Lo storico doppiatore di Batman in italiano, Marco Balzarotti, è stato sostituito con Alessandro Conte e la differenza è purtroppo troppo marcata per convincere; non si tratta solo di una questione di comprensibile affetto verso un personaggio la cui voce ci ha accompagnato per anni ma, in generale, non è un timbro che si adatta a Batman. Similmente a Gianni Gaude con Deadshot. Chiara Francese, un’ottima Gamora ne I Guardiani della Galassia, sostituisce Marcella Silvestri e mette in scena una Harley che convincerebbe pure se non fosse per la scrittura completamente fuori fuoco e i toni (nel doppiaggio originale) che la rendono molto stridente e fastidiosa.

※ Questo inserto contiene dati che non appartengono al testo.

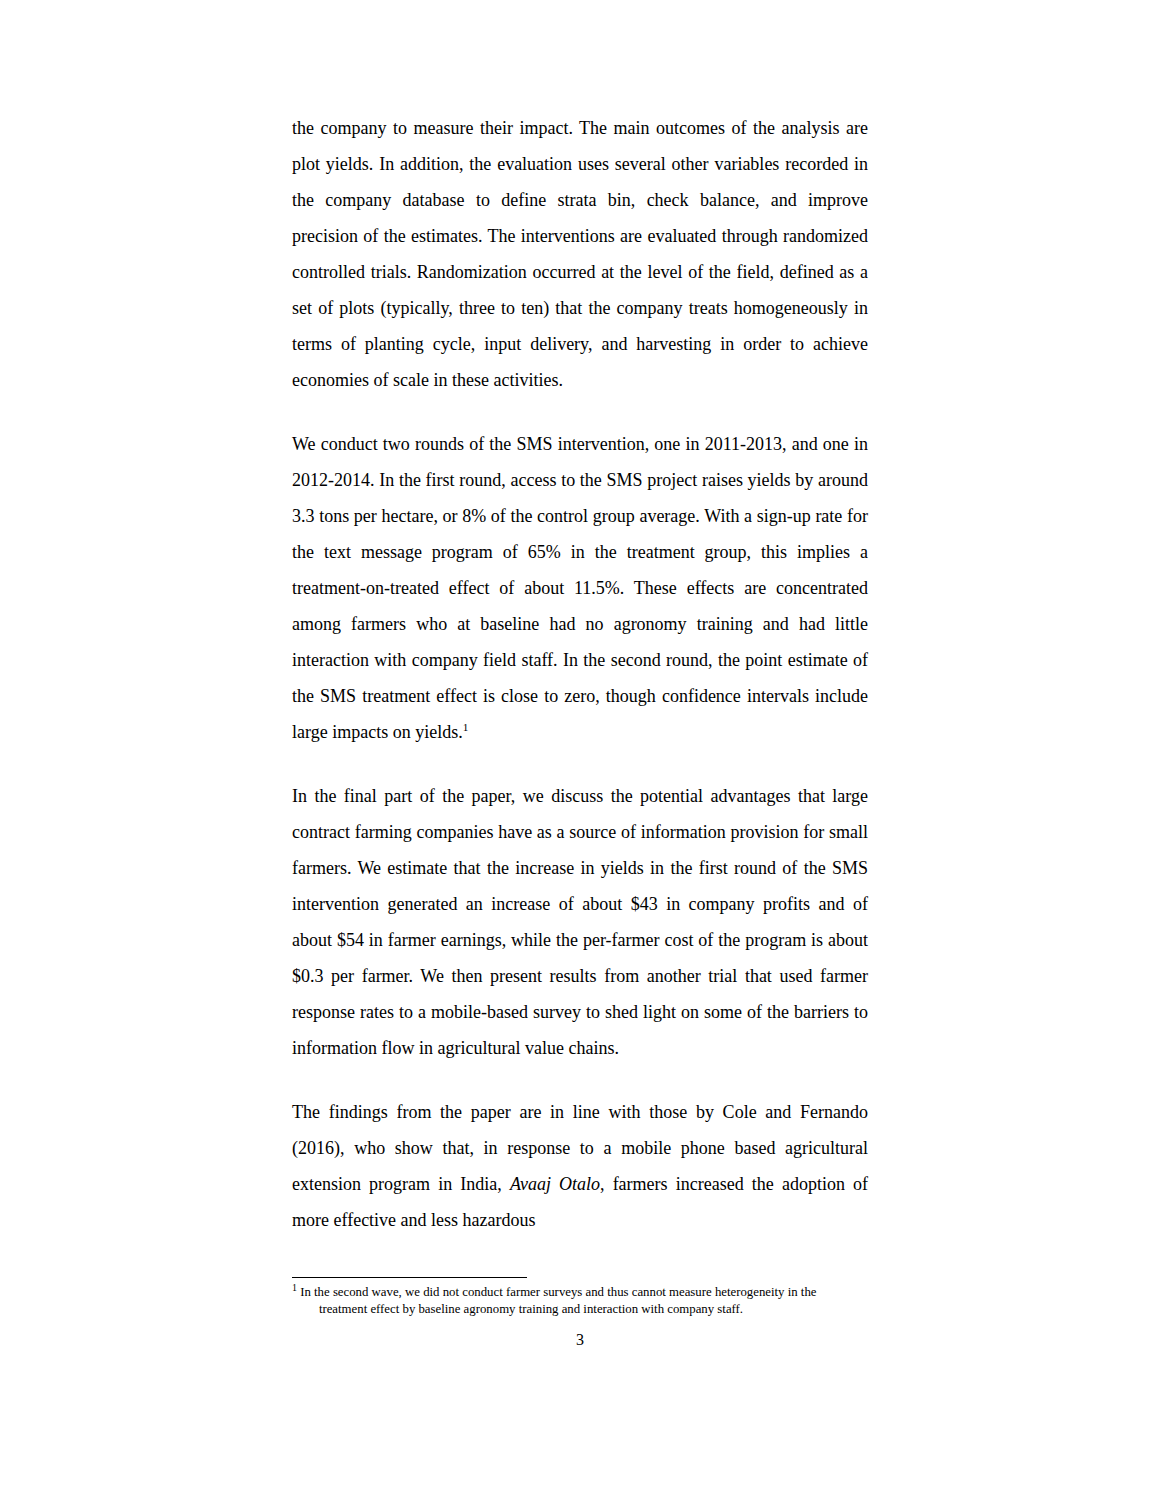the company to measure their impact. The main outcomes of the analysis are plot yields. In addition, the evaluation uses several other variables recorded in the company database to define strata bin, check balance, and improve precision of the estimates. The interventions are evaluated through randomized controlled trials. Randomization occurred at the level of the field, defined as a set of plots (typically, three to ten) that the company treats homogeneously in terms of planting cycle, input delivery, and harvesting in order to achieve economies of scale in these activities.
We conduct two rounds of the SMS intervention, one in 2011-2013, and one in 2012-2014. In the first round, access to the SMS project raises yields by around 3.3 tons per hectare, or 8% of the control group average. With a sign-up rate for the text message program of 65% in the treatment group, this implies a treatment-on-treated effect of about 11.5%. These effects are concentrated among farmers who at baseline had no agronomy training and had little interaction with company field staff. In the second round, the point estimate of the SMS treatment effect is close to zero, though confidence intervals include large impacts on yields.1
In the final part of the paper, we discuss the potential advantages that large contract farming companies have as a source of information provision for small farmers. We estimate that the increase in yields in the first round of the SMS intervention generated an increase of about $43 in company profits and of about $54 in farmer earnings, while the per-farmer cost of the program is about $0.3 per farmer. We then present results from another trial that used farmer response rates to a mobile-based survey to shed light on some of the barriers to information flow in agricultural value chains.
The findings from the paper are in line with those by Cole and Fernando (2016), who show that, in response to a mobile phone based agricultural extension program in India, Avaaj Otalo, farmers increased the adoption of more effective and less hazardous
1 In the second wave, we did not conduct farmer surveys and thus cannot measure heterogeneity in thetreatment effect by baseline agronomy training and interaction with company staff.
3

Il cambio di cast per personaggi appartenenti alla trilogia Arkham può essere dovuto a tanti fattori, considerati gli anni trascorsi da Arkham Knight, tuttavia non si può negare il sospetto che sia stato fatto proprio per distinguere Suicide Squad: Kill the Justice League dalla trilogia che l’ha preceduto, salvo poi aggrapparsi a quest’ultima con le unghie e con i denti per chiamare a raccolta i fan di vecchia data.

Stendo infine un velo pietoso sull’omaggio al compianto Kevin Conroy, la cui purtroppo ultima interpretazione di Batman trovo non solo sporcata da una sceneggiatura improponibile ma anche da un video, passati i titoli di coda, che a mio avviso trasmette soltanto una grossa ipocrisia – oltre a non c’entrare assolutamente nulla con il contesto del gioco.

Conclusione

Suicide Squad: Kill the Justice League è un gioco fuori fuoco e scoordinato sotto ogni punto di vista. Da una narrazione assolutamente dimenticabile e irrispettosa verso pressoché ogni aspetto di trama e personaggio introdotto, fino a un gameplay fuori tempo massimo e che non convince in un loop eccessivamente ripetitivo senza particolari guizzi che lo facciano emergere. Al netto di un paio di dettagli piacevole, come il diverso approccio all’attraversamento della città da parte dei quattro antieroi, o del fatto che non ci siano mai stati cali di framerate nemmeno nei momenti più concitati, è un gioco che sbaglia tantissimo. Troppo anche solo per essere salvato.